* [What to work on]: For the data below, give again exactly the lines from the one containing "image exhibits IHC" through the one containing "photomicrograph demonstrates no", both ends included, and no others.

------ Supplied records

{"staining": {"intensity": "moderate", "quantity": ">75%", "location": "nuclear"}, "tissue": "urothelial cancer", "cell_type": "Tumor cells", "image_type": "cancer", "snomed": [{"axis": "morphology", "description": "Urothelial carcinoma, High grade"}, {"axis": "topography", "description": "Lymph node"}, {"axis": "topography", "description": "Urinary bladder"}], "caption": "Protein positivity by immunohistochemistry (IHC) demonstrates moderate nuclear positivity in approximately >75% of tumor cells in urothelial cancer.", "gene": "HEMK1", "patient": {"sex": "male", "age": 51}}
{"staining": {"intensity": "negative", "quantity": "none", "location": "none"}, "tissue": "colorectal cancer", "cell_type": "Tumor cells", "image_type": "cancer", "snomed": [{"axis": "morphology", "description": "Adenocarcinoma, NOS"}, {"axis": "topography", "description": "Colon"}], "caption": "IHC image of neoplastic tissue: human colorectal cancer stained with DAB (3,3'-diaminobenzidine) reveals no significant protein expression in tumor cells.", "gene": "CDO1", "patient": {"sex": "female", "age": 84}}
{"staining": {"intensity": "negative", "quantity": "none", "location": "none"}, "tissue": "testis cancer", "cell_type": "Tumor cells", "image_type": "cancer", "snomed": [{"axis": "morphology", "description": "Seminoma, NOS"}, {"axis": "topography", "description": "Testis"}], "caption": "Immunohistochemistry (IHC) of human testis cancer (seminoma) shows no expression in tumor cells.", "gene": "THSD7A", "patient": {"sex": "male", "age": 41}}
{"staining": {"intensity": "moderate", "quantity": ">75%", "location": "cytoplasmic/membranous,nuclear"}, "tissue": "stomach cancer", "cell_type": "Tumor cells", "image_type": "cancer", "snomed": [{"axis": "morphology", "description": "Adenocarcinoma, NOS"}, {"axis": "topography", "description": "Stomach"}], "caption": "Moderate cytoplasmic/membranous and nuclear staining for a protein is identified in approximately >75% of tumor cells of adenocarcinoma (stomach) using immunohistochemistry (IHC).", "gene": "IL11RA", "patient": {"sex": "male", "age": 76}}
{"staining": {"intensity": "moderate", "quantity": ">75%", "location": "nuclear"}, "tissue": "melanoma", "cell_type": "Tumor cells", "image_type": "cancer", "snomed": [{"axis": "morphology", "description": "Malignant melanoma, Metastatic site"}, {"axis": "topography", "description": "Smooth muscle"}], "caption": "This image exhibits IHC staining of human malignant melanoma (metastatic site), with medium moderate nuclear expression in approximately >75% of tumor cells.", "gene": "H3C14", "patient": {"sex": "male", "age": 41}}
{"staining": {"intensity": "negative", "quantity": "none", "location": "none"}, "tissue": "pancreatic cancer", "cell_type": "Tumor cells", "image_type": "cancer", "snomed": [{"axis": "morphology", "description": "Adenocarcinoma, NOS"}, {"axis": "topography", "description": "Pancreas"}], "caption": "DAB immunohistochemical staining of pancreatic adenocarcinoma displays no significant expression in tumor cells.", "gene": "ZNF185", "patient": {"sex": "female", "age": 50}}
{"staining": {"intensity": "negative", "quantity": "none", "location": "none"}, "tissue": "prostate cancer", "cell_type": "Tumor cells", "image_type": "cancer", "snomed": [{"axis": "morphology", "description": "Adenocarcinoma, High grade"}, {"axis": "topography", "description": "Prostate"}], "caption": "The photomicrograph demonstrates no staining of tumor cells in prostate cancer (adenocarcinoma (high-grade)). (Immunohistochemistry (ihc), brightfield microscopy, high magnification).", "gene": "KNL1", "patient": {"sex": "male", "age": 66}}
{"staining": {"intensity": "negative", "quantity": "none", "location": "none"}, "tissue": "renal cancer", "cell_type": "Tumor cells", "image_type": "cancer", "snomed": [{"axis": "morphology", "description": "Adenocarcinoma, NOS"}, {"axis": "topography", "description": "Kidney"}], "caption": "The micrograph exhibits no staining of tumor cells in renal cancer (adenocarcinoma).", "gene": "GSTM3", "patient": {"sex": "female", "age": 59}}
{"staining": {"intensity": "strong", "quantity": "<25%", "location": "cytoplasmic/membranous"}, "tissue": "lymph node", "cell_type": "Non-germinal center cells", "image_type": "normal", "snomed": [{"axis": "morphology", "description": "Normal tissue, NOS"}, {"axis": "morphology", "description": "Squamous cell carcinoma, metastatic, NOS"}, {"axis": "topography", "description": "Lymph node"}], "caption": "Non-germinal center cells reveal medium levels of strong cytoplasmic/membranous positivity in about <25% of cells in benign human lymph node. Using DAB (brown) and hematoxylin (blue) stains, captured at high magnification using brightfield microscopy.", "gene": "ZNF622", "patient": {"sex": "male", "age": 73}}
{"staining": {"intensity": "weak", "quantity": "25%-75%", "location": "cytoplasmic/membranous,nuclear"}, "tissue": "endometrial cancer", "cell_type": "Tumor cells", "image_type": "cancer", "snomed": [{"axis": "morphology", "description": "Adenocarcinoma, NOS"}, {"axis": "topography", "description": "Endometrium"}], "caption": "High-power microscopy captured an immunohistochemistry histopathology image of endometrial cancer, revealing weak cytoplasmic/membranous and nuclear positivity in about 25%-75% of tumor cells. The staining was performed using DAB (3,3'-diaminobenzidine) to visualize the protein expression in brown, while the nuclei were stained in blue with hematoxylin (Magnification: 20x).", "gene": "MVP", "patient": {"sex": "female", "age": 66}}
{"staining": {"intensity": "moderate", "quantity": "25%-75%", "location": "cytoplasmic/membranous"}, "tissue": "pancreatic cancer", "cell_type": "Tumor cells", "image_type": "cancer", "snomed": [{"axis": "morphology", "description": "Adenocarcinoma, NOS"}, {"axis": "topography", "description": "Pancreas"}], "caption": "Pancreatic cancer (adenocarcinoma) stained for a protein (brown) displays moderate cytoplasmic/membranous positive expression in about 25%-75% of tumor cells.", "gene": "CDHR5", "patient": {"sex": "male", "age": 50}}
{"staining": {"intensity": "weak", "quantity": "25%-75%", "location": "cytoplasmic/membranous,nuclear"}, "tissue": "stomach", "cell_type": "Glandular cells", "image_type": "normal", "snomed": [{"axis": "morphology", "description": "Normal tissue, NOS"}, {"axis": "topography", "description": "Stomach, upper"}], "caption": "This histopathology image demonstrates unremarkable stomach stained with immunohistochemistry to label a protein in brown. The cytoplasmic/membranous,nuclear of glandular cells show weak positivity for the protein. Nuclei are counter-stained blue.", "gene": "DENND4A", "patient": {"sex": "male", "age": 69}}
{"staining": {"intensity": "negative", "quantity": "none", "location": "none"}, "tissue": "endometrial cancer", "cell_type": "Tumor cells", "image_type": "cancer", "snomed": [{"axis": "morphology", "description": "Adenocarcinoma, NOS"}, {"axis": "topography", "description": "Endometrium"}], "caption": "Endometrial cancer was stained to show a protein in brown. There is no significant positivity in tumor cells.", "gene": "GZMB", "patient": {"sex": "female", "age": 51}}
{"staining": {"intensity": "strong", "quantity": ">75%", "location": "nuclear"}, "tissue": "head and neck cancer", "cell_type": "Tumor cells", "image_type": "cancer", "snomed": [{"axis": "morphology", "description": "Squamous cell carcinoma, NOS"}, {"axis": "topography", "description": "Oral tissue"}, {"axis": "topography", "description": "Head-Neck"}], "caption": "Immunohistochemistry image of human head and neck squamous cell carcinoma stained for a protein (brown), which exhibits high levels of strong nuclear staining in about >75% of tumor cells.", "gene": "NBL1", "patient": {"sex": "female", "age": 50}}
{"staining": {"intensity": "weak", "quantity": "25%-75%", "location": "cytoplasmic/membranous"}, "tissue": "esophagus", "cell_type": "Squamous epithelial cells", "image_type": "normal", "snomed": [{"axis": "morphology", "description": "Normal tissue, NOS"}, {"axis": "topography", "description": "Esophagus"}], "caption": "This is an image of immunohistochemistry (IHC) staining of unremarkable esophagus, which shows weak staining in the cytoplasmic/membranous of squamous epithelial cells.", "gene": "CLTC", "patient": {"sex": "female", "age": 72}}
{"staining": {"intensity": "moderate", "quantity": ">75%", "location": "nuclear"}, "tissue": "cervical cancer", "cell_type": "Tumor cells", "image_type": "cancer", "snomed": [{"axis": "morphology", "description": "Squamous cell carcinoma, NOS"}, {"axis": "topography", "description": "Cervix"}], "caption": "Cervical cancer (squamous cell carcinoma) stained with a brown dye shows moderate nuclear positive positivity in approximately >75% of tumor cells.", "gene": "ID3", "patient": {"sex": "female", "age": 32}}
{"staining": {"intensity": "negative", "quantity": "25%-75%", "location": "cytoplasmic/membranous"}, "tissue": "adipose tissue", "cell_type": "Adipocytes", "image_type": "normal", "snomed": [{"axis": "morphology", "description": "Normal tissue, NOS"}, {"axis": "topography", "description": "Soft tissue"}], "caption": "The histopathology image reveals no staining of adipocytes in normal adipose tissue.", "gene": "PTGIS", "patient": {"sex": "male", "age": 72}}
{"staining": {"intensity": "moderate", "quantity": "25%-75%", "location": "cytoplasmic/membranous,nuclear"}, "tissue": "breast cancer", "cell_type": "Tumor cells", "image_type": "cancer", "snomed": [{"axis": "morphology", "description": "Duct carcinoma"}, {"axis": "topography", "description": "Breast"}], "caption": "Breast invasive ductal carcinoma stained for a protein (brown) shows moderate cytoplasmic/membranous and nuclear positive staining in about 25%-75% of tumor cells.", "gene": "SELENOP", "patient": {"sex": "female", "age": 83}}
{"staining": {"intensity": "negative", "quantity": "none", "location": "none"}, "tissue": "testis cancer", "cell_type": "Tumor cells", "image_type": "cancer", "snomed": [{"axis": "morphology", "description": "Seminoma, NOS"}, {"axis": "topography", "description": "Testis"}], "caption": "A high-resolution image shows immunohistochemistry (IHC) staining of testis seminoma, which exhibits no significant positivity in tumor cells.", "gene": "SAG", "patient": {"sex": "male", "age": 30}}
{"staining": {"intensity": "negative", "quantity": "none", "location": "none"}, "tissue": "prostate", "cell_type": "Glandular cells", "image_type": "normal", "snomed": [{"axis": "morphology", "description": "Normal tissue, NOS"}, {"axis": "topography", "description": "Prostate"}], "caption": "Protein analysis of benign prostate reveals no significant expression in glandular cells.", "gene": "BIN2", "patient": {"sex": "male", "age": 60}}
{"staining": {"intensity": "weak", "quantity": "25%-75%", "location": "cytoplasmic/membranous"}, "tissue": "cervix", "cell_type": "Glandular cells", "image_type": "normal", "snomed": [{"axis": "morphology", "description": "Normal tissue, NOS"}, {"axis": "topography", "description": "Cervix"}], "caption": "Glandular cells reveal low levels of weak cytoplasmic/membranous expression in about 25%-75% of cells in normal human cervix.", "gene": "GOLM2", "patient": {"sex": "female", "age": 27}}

------------

* [Solution to this exercise]:
{"staining": {"intensity": "moderate", "quantity": ">75%", "location": "nuclear"}, "tissue": "melanoma", "cell_type": "Tumor cells", "image_type": "cancer", "snomed": [{"axis": "morphology", "description": "Malignant melanoma, Metastatic site"}, {"axis": "topography", "description": "Smooth muscle"}], "caption": "This image exhibits IHC staining of human malignant melanoma (metastatic site), with medium moderate nuclear expression in approximately >75% of tumor cells.", "gene": "H3C14", "patient": {"sex": "male", "age": 41}}
{"staining": {"intensity": "negative", "quantity": "none", "location": "none"}, "tissue": "pancreatic cancer", "cell_type": "Tumor cells", "image_type": "cancer", "snomed": [{"axis": "morphology", "description": "Adenocarcinoma, NOS"}, {"axis": "topography", "description": "Pancreas"}], "caption": "DAB immunohistochemical staining of pancreatic adenocarcinoma displays no significant expression in tumor cells.", "gene": "ZNF185", "patient": {"sex": "female", "age": 50}}
{"staining": {"intensity": "negative", "quantity": "none", "location": "none"}, "tissue": "prostate cancer", "cell_type": "Tumor cells", "image_type": "cancer", "snomed": [{"axis": "morphology", "description": "Adenocarcinoma, High grade"}, {"axis": "topography", "description": "Prostate"}], "caption": "The photomicrograph demonstrates no staining of tumor cells in prostate cancer (adenocarcinoma (high-grade)). (Immunohistochemistry (ihc), brightfield microscopy, high magnification).", "gene": "KNL1", "patient": {"sex": "male", "age": 66}}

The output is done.